Through action (taking a shower) we are in touch with (or corresponding with) different temporalities and spatialities. Such an inquiry is mobile, it quickly takes the researcher away from the shower box at shower time to other times, places, and actions along chains and chains of associations. Any given action overflows with other actions that are already in the action coming from some other time and some other place. Because of these complex chains of associations, actors are often not even aware of all the different actions, temporalities, and places that an action connects to. The action of taking a shower is conditioned and made possible by the actions of several others in different places and at different times. And Pyyhtinen has more such incredibly articulate examples such as the becoming of food waste, a television set, and, drawing from Latour, the becoming of a ‘nose’. With these examples, he powerfully shows how a process-relational approach can help trace some of the connections between the human and the shower, TV, food, and odours and a whole range of other materials, practices, flows, and people.
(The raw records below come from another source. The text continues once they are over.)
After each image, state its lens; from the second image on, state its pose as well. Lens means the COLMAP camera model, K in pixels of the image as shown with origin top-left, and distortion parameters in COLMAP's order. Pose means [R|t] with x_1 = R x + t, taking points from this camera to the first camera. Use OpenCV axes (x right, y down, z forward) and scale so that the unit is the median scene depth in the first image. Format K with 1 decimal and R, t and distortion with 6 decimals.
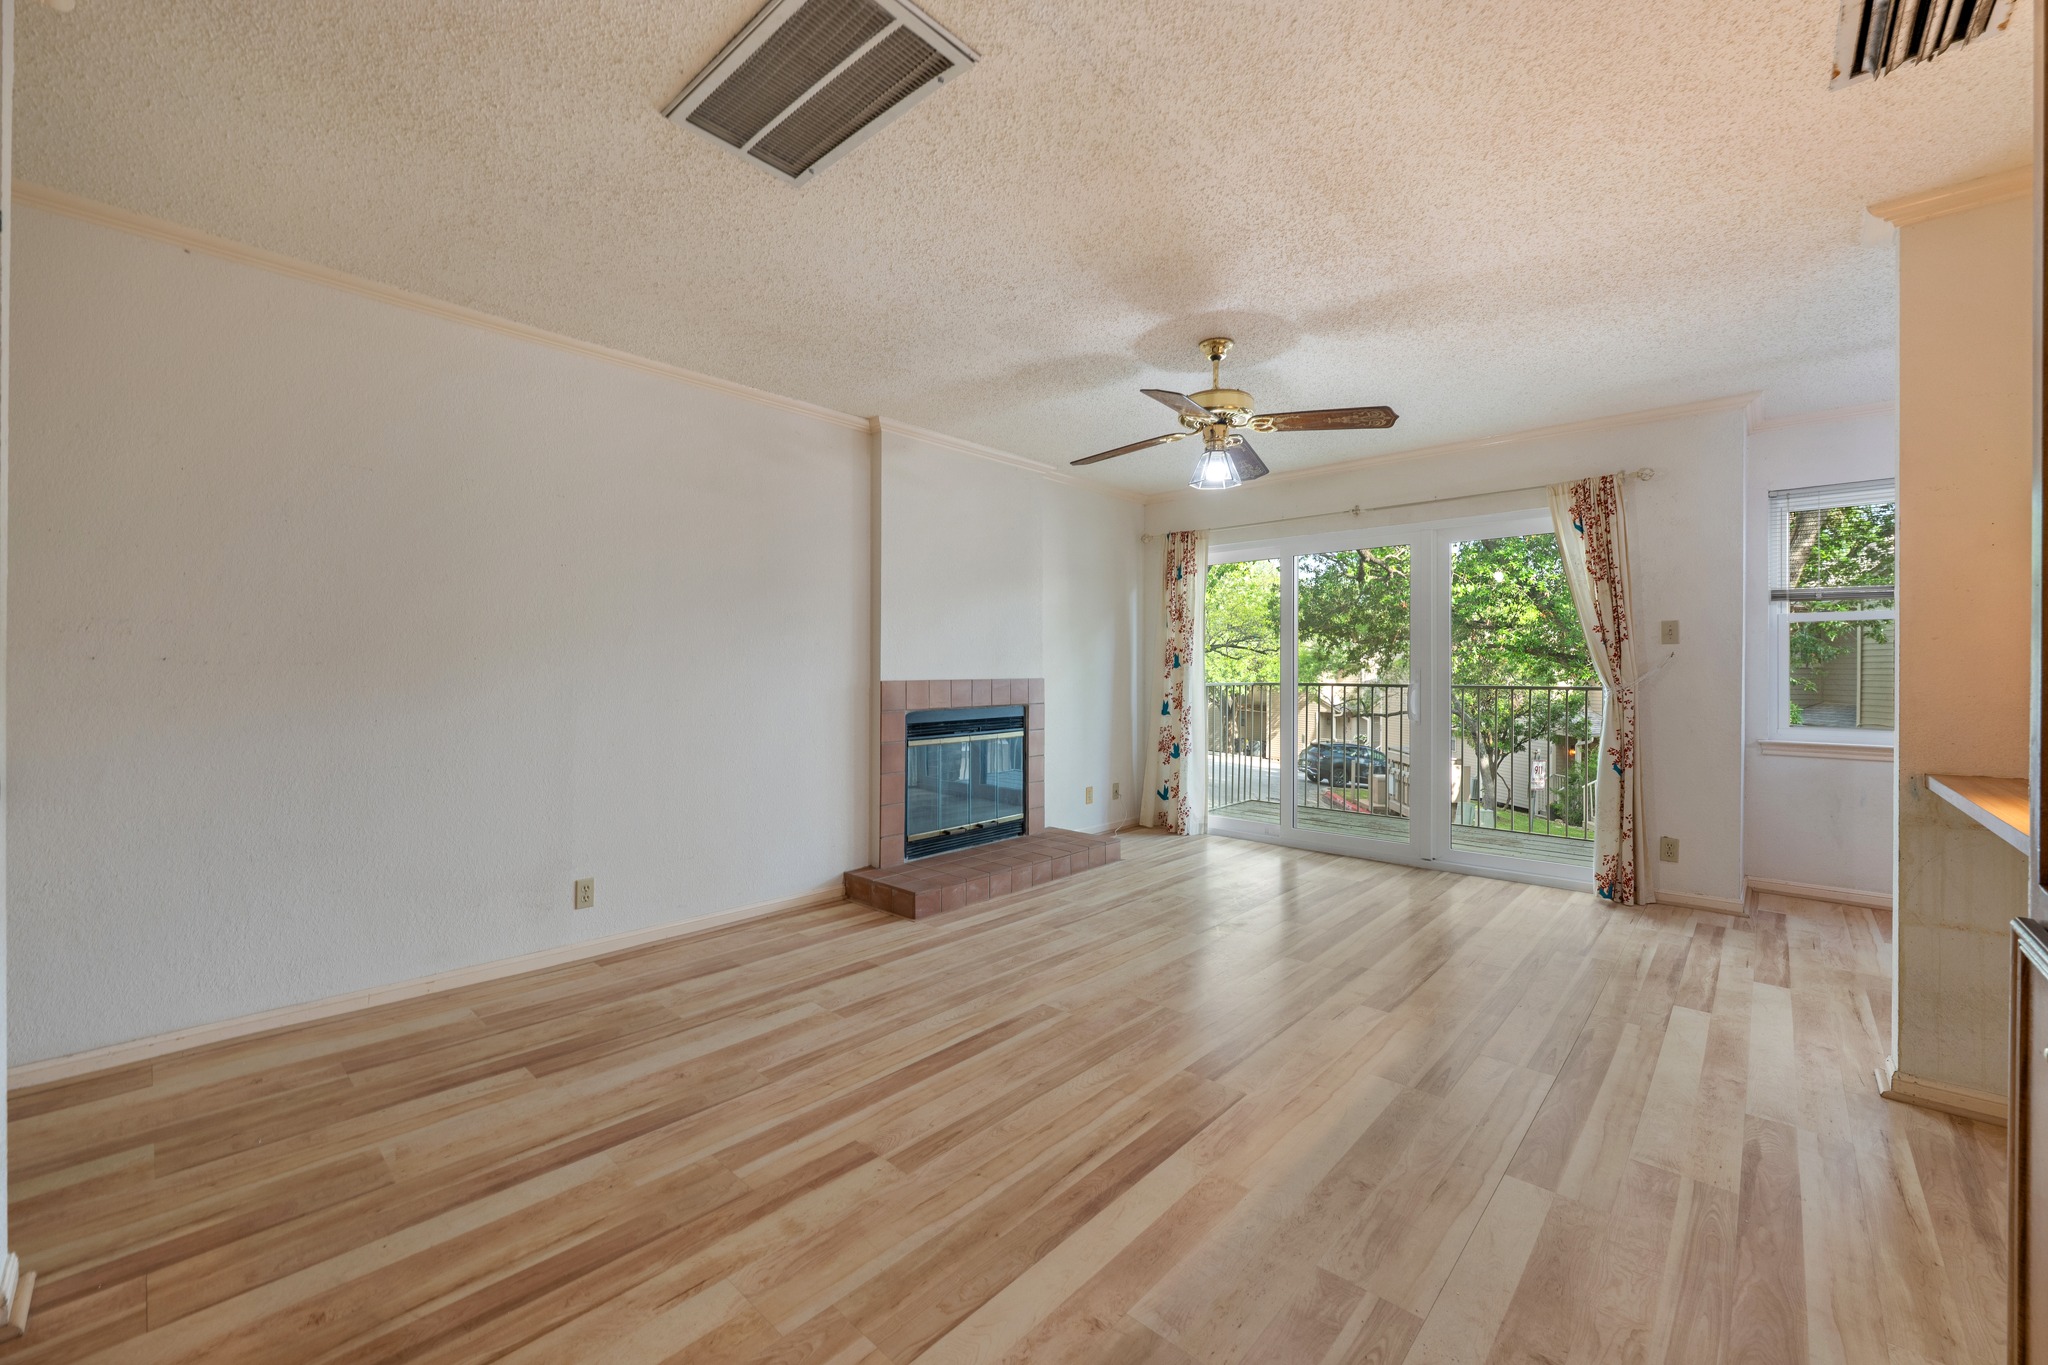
lens RADIAL K [[805.6, 0, 1027.3], [0, 805.6, 675.2], [0, 0, 1]] dist [-0.001493, 0.000908]
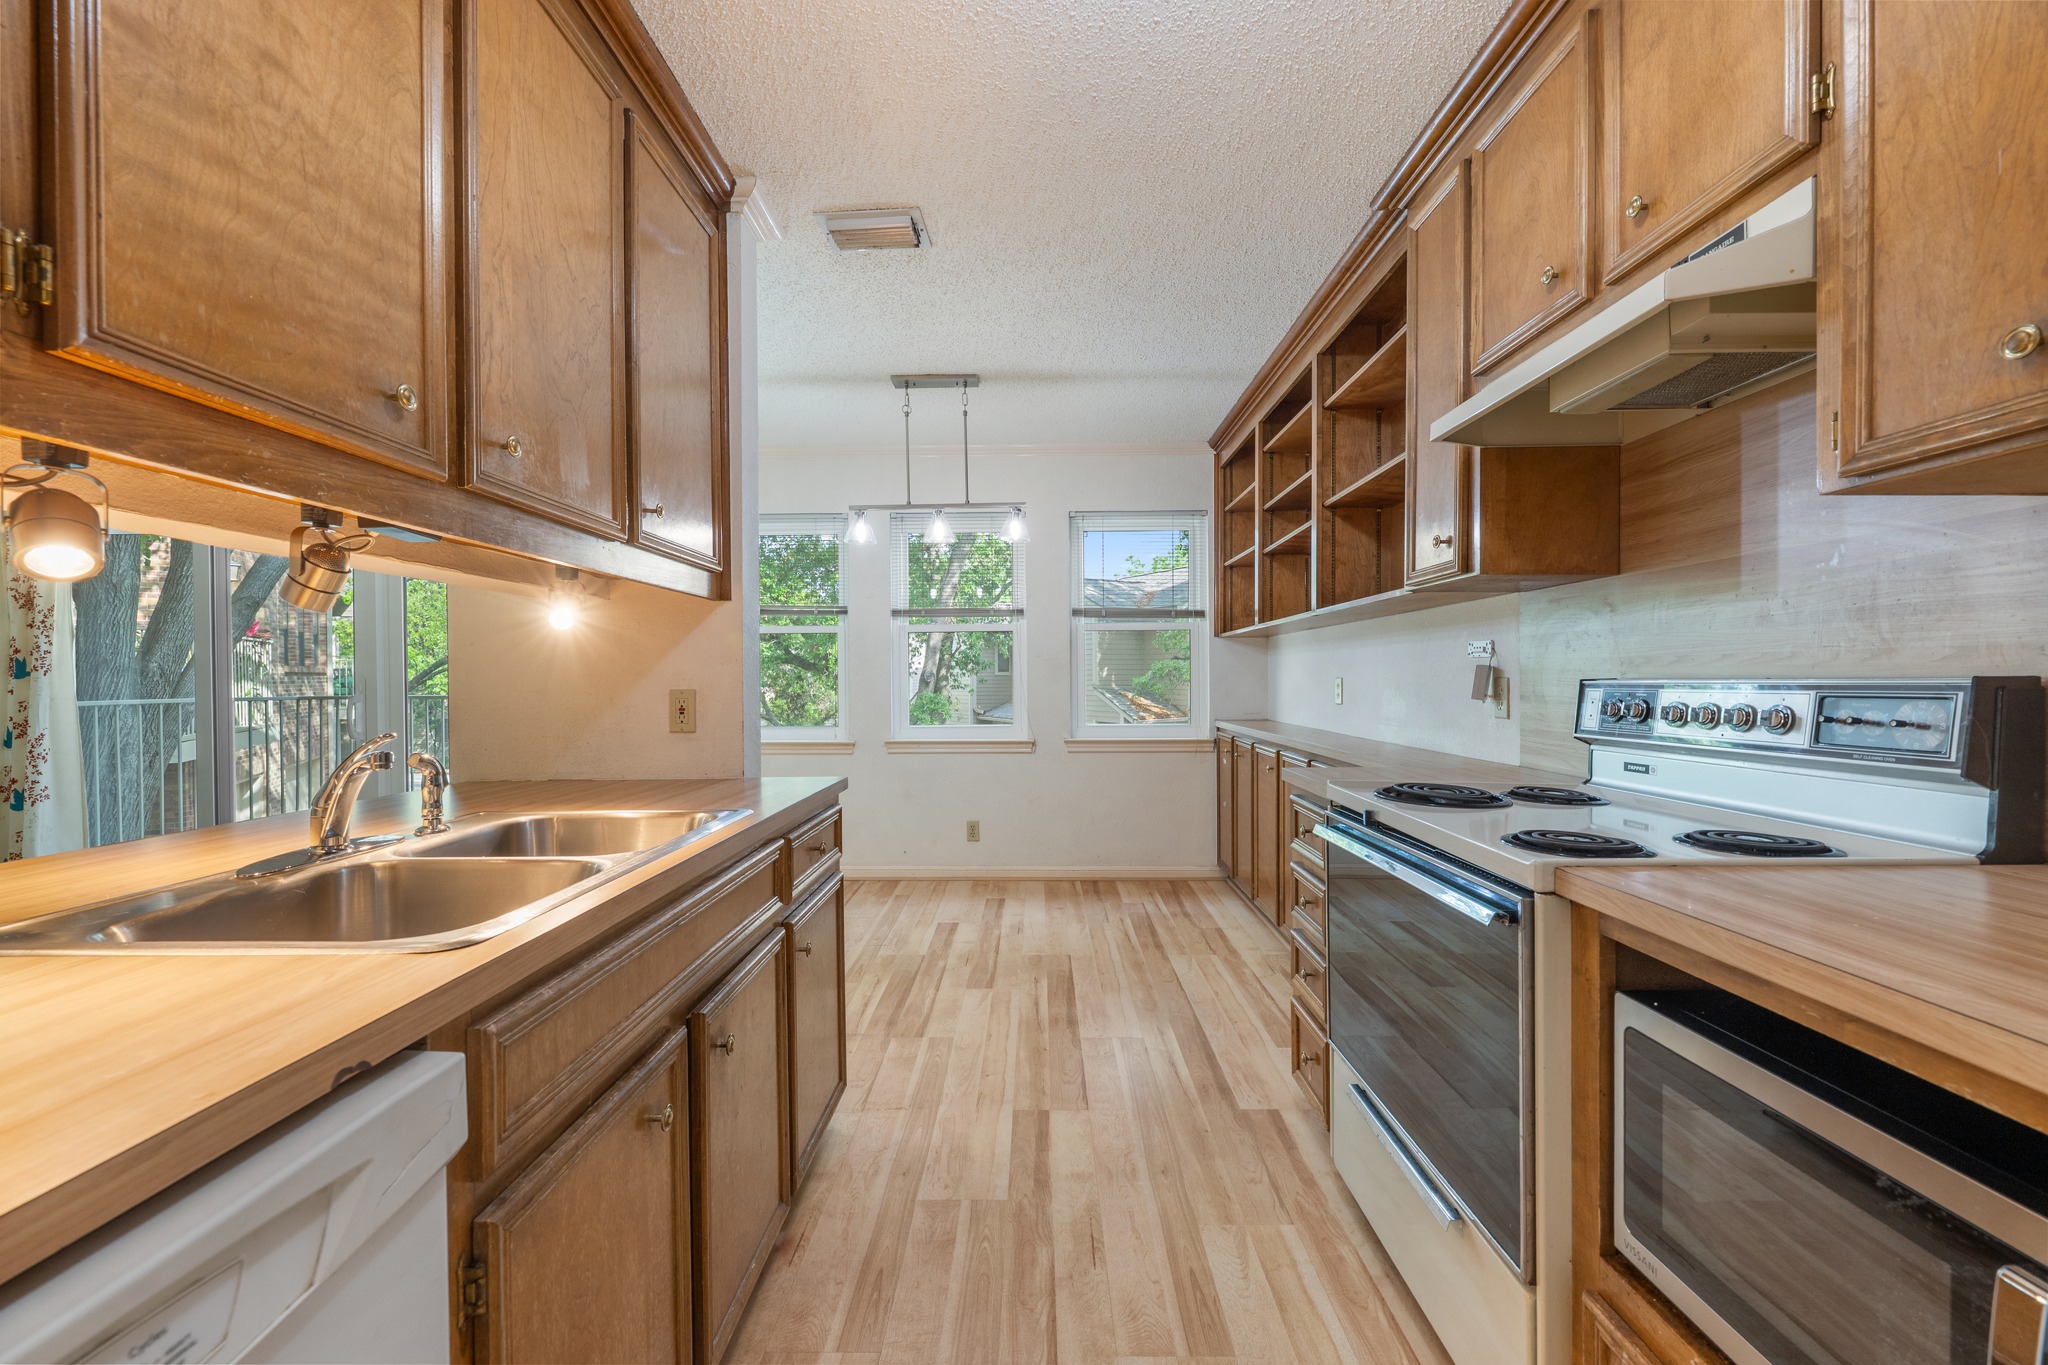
lens RADIAL K [[805.6, 0, 1026.2], [0, 805.6, 691.2], [0, 0, 1]] dist [-0.001493, 0.000908]
pose [[0.744108, -0.015439, 0.667881, 0.648557], [0.009285, 0.999875, 0.012769, 0.002733], [-0.667995, -0.003300, 0.744159, -0.138519]]
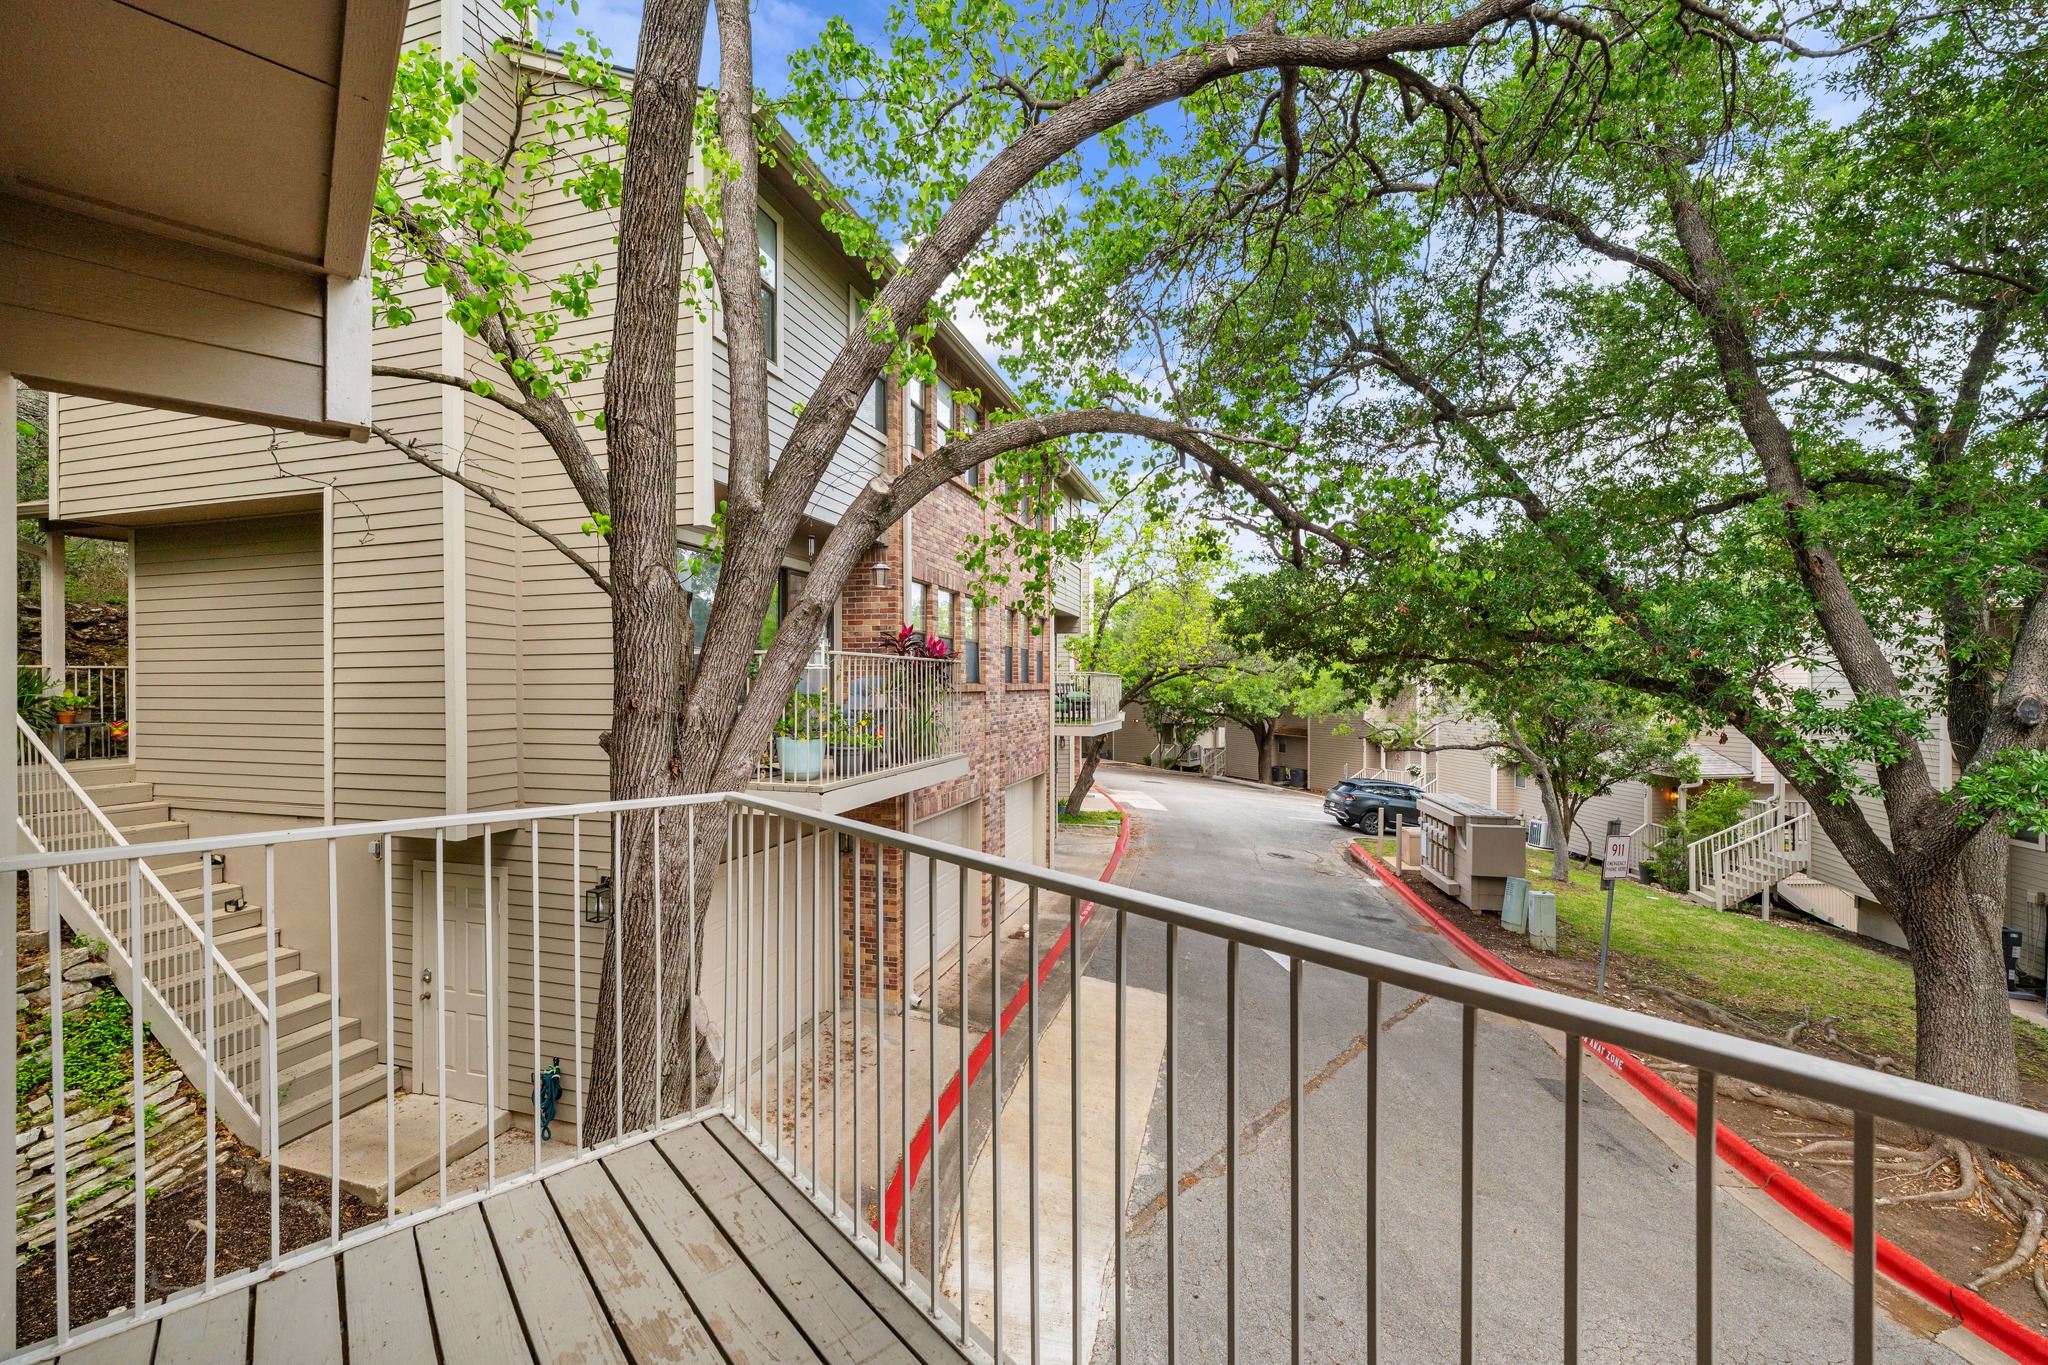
lens RADIAL K [[805.6, 0, 1022.0], [0, 805.6, 693.6], [0, 0, 1]] dist [-0.001493, 0.000908]
pose [[0.996118, -0.001025, -0.088021, 1.009225], [0.001341, 0.999993, 0.003533, -0.086327], [0.088017, -0.003637, 0.996112, 1.454037]]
In sum, Pyyhtinen argues us how a process-relational approach takes into account not only heterogenous non-human materials, but also several spatial and temporal scales and practices of scaling. As he shows through several examples, to do process-relational research about technology, we need to take into account the bits and pieces of our smartphones and laptops, the global markets of rare earth materials, the climate change induced by their mining practices, as well as the temporal scope of our events from the milliseconds of CPU cycles to the lives of future generations who need to live on this planet. This is a type of analysis that is very similar to Kate Crawford’s work in Atlas of AI. However, Kate uses a book to do such “scaled” analyses. How one is supposed to do just that within the scope of a research paper remains to be seen. Nevertheless, what such analyses offer us is an understanding of, no matter how contemporary digital technologies may seem, they are never contemporaneous with our actions and interactions. These socio-technological flows come from different times and have their own temporality that differs not only from the particular action, but also from our experiences, memory and finite life.